A whole series of hardware level zero-day exploits for iPhone and Mac would become possible, now that won't be very niche at all. It is worth millions to reverse Apple Silicon instruction sets.

1 comments

What would a "llvm compilable" hello world look like that matches the libc GPU example for "AGX" (Apple Graphics)? It's not possible from MacOS, right? It'd have to be done from Linux?
No, I don't think it is impossible for MacOS. I might be missing a detail here, not sure. I have to think it over.

I have seen [1] you can patch ANECompilerService, so you can even speed up existing code, because Apple compiles your code just in time (at runtime) on each machine. We could do that for MacOS libc too.

[1] Some how-to hints in https://discussions.apple.com/thread/254758525?sortBy=rank

How do you issue/execute "GPU" machine code instructions from MacOS not through Metal?

WRITTEN TASK A — List every sentence in the forum thread about running code on Apple Silicon GPUs that ends with a question mark.
WRITTEN TASK B — Write the next reply in the forum thread about running code on Apple Silicon GPUs, following its final line.

DATASET EXTRACT —
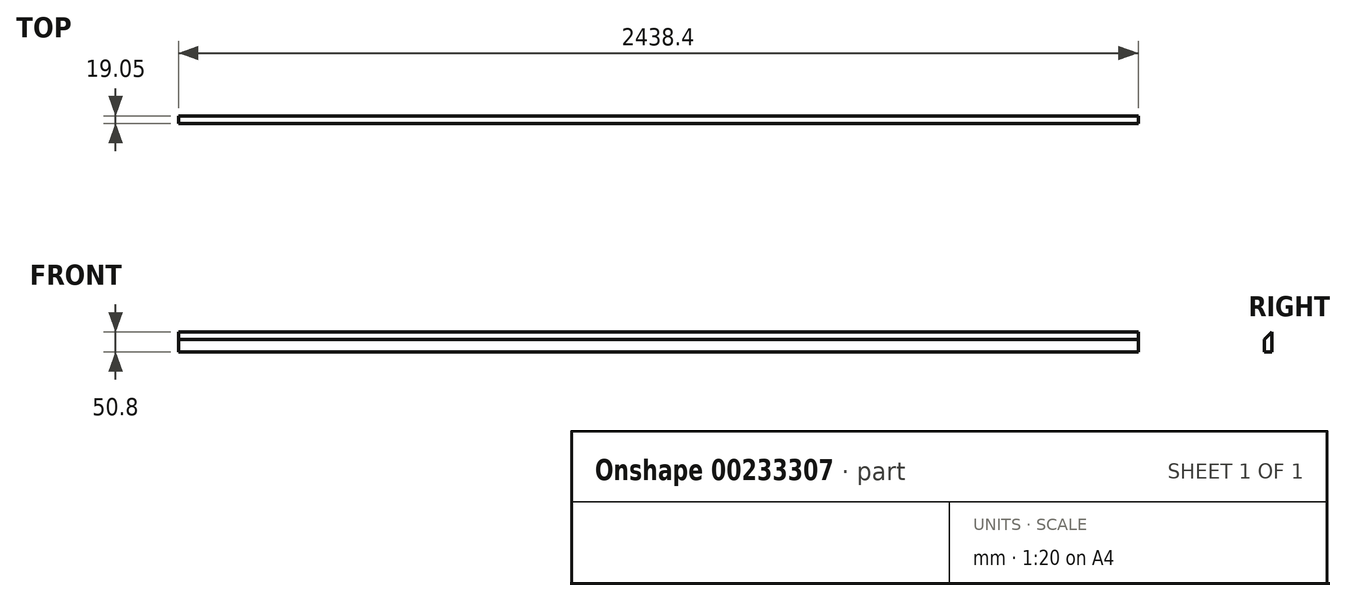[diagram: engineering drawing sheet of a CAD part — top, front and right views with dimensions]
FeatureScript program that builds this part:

* * *

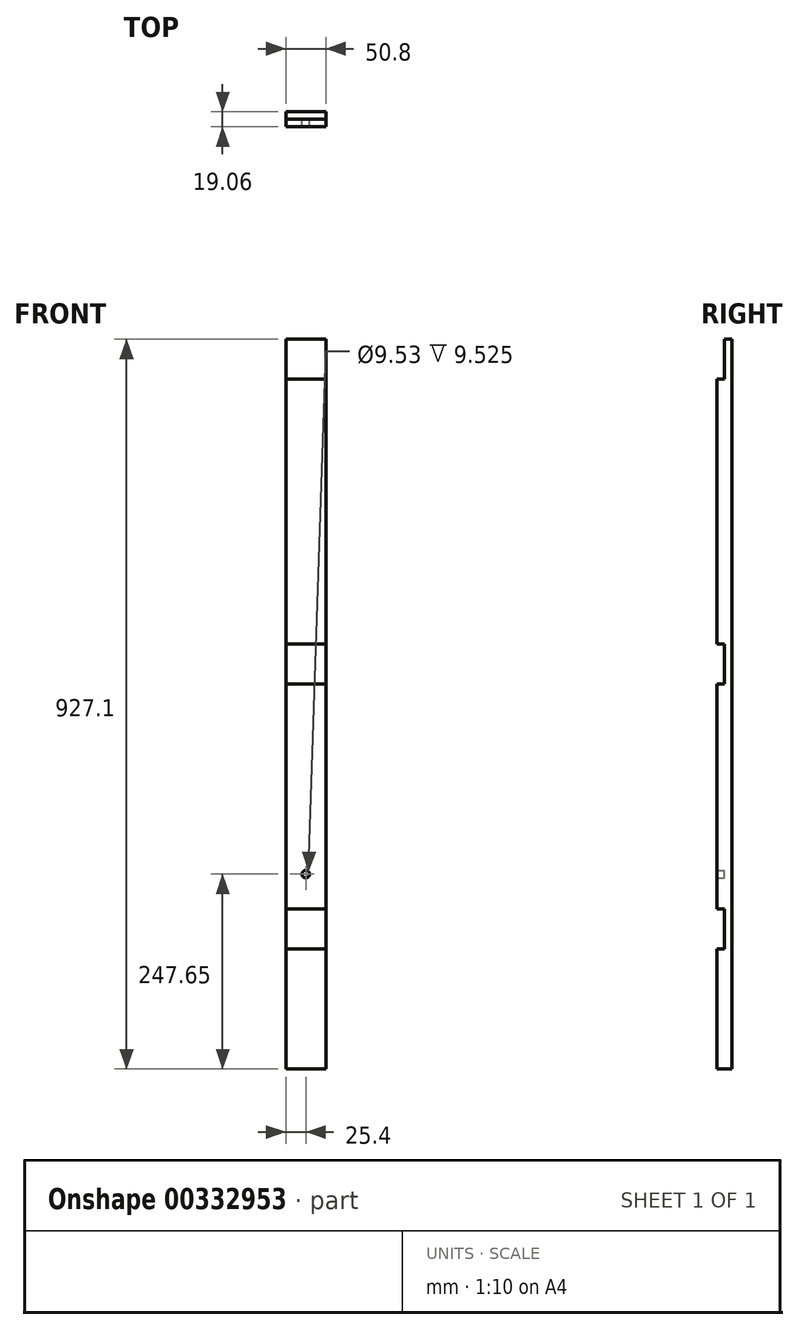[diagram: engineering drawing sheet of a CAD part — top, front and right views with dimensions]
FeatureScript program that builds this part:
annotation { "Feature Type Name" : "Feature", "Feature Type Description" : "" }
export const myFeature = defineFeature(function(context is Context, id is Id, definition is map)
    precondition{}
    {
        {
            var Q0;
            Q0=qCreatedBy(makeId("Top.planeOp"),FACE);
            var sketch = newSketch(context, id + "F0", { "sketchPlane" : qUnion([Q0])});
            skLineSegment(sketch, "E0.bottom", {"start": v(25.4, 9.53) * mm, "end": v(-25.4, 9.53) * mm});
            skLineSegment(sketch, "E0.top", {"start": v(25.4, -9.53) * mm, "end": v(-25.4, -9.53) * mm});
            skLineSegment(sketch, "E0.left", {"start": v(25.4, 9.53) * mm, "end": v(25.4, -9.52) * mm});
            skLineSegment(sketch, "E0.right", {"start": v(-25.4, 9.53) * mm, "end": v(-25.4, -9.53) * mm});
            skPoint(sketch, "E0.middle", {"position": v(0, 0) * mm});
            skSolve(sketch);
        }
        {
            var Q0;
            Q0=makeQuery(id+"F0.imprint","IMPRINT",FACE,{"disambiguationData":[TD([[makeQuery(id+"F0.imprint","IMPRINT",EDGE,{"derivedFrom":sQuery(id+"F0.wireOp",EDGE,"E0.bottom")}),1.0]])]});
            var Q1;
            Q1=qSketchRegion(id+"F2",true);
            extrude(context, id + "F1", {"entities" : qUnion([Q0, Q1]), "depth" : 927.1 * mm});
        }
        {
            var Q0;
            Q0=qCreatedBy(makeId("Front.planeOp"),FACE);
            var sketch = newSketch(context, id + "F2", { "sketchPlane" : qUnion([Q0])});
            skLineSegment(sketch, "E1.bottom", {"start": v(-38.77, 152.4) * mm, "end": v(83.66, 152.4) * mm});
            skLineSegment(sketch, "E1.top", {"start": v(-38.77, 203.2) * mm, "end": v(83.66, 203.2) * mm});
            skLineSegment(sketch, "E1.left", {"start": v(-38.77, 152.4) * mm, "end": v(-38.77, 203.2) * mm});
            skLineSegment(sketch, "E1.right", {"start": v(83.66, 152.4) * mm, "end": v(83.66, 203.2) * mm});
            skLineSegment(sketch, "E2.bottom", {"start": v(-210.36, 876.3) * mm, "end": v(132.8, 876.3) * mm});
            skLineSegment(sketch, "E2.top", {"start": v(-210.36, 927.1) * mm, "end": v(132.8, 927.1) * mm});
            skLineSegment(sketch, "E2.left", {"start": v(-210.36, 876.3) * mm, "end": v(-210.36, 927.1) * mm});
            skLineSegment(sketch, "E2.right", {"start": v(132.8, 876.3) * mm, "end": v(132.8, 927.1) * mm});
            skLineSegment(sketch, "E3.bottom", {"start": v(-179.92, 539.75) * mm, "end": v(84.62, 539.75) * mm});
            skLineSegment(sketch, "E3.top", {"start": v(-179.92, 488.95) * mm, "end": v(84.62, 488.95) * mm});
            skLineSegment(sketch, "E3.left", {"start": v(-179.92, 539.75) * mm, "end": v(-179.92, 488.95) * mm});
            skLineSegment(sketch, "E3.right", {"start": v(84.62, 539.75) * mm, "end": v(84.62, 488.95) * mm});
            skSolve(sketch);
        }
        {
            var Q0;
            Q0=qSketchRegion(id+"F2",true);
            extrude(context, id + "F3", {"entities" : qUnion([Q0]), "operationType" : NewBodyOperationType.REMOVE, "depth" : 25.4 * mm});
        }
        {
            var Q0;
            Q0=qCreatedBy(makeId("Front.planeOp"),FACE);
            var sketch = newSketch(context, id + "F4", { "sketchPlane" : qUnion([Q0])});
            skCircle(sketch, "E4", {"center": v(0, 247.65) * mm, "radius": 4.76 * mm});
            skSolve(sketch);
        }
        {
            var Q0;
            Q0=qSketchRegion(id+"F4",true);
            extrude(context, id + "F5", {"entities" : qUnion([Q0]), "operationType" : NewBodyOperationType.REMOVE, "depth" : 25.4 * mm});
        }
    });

WRITTEN ANSWER A —
1. What would a "llvm compilable" hello world look like that matches the libc GPU example for "AGX" (Apple Graphics)?
2. It's not possible from MacOS, right?
3. It'd have to be done from Linux?
4. How do you issue/execute "GPU" machine code instructions from MacOS not through Metal?

WRITTEN ANSWER B —
You (or your compiler) write the instructions and data into unified memory (up to 192 GB) and jump to the first instruction (usually of a loop) on each core. GPU and ANE processor cores are not fundamentally different from CPU cores, they just have fewer transistors (gates) and therefore more limitations in what a register can address, what data type or what instruction it can execute. Some cores can only execute the same instruction as there neighbor core in a team, but on different data. Or at a different time, synchronized with neighbors. But they still are Turing complete processors so in essence are the same as their cousins the CPU cores. Sometimes cores input or output addresses are in a pipeline between cores (so it limits its address offset).

MacOS only plays a role in allocating and protecting the instruction or data memory regions for the GPU and ANE processors.

I would like to discuss this more, shot you an email at the one listed here.